Mike Sunnucks: The mayor voted no. She's been in the past a vociferous Coyotes supporter. She supported past deals. Her patience ran out this time. She's more skeptical about whether the sale will get done. We have heard this for a couple years. The city approves it, the sale is going to get done, just fork over a few more bucks and we'll make this happen. I think she's skeptical. One thing they did which would spark what Goldwater sued over was the flow of public documents was not coming out until the last week. They wanted to keep the information away from Goldwater so they couldn't scuttle this deal like in the past. That worked against the mayor because felt left out of the loop.
Ted Simons: Interesting, I know that the Goldwater Institute is looking at two different avenues in public information and access, or lack thereof, and the gift clause. What is the Goldwater Institute saying?
Mike Sunnucks: They will come back most likely and try to get the vote voided saying they violated open meetings, public records laws. Glendale released a lot of information kind of last second. They tried to get the vote stopped on Friday. The judge said, “No you can’t really do that but if you want to try to void it afterwards you can.” That's still a tough go to have a court void an elected body's action. Then they will come back with the gift clause argument and maybe go after that. I think what could happen here is Goldwater doesn't need to win in court to scuttle the deal. If Jameson's investors are so tenuous or not there right now and there's a lot of uncertainty and lawsuits, that may be enough to scare them off.

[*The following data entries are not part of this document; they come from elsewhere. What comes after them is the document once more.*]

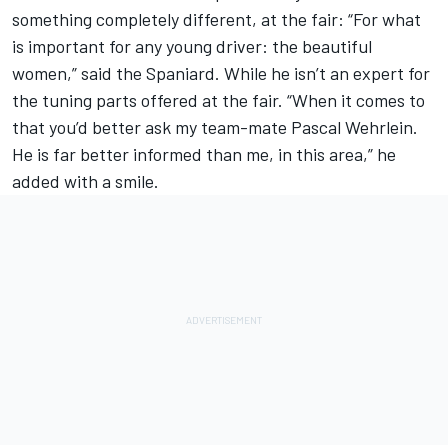
something completely different, at the fair: “For what
is important for any young driver: the beautiful
women,” said the Spaniard. While he isn’t an expert for
the tuning parts offered at the fair. “When it comes to
that you’d better ask my team-mate Pascal Wehrlein.
He is far better informed than me, in this area,” he
added with a smile.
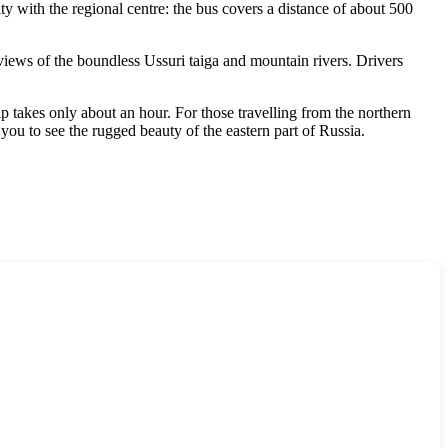
ity with the regional centre: the bus covers a distance of about 500
iews of the boundless Ussuri taiga and mountain rivers. Drivers
p takes only about an hour. For those travelling from the northern
 you to see the rugged beauty of the eastern part of
Russia
.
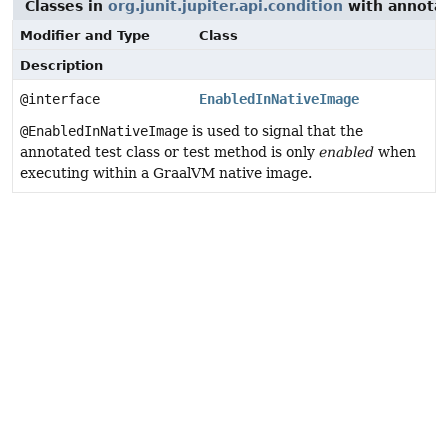
Classes in
org.junit.jupiter.api.condition
with annotat
Modifier and Type
Class
Description
@interface
EnabledInNativeImage
@EnabledInNativeImage
is used to signal that the
annotated test class or test method is only
enabled
when
executing within a GraalVM native image.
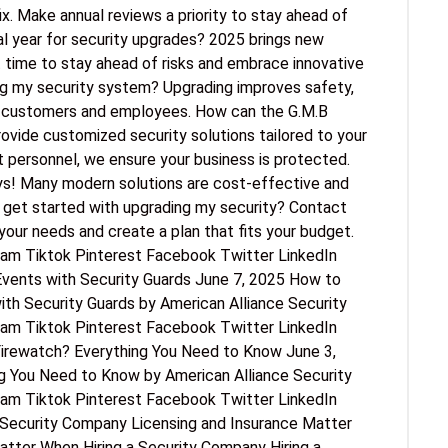
ix. Make annual reviews a priority to stay ahead of
cal year for security upgrades? 2025 brings new
t time to stay ahead of risks and embrace innovative
ing my security system? Upgrading improves safety,
g customers and employees. How can the G.M.B
ovide customized security solutions tailored to your
personnel, we ensure your business is protected.
ys! Many modern solutions are cost-effective and
I get started with upgrading my security? Contact
your needs and create a plan that fits your budget.
ram Tiktok Pinterest Facebook Twitter LinkedIn
vents with Security Guards June 7, 2025 How to
th Security Guards by American Alliance Security
ram Tiktok Pinterest Facebook Twitter LinkedIn
Firewatch? Everything You Need to Know June 3,
g You Need to Know by American Alliance Security
ram Tiktok Pinterest Facebook Twitter LinkedIn
 Security Company Licensing and Insurance Matter
tter When Hiring a Security Company Hiring a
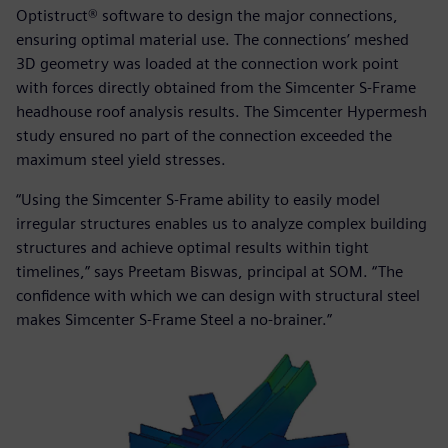
Optistruct® software to design the major connections,
ensuring optimal material use. The connections’ meshed
3D geometry was loaded at the connection work point
with forces directly obtained from the Simcenter S-Frame
headhouse roof analysis results. The Simcenter Hypermesh
study ensured no part of the connection exceeded the
maximum steel yield stresses.
“Using the Simcenter S-Frame ability to easily model
irregular structures enables us to analyze complex building
structures and achieve optimal results within tight
timelines,” says Preetam Biswas, principal at SOM. “The
confidence with which we can design with structural steel
makes Simcenter S-Frame Steel a no-brainer.”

This is a tough sell.
Ted Simons: And that happened the last time.
Mike Sunnucks: Absolutely.
Ted Simons: They got scared off because of threat of a lawsuit.
Mike Sunnucks: The city wanted to sell bonds, Goldwater sent letters to the banks saying we're going to challenge this. That scared everyone off. That may be the end game for Goldwater. He better have his money in place to get this done.
Ted Simons: Yes or no: closer than ever for a deal here?
Mike Sunnucks: Skeptical. It is. This certainly helped move the puck along but it's a tough deal. Tough sell.
Ted Simons: Alright, good to have you here. Thanks for the information.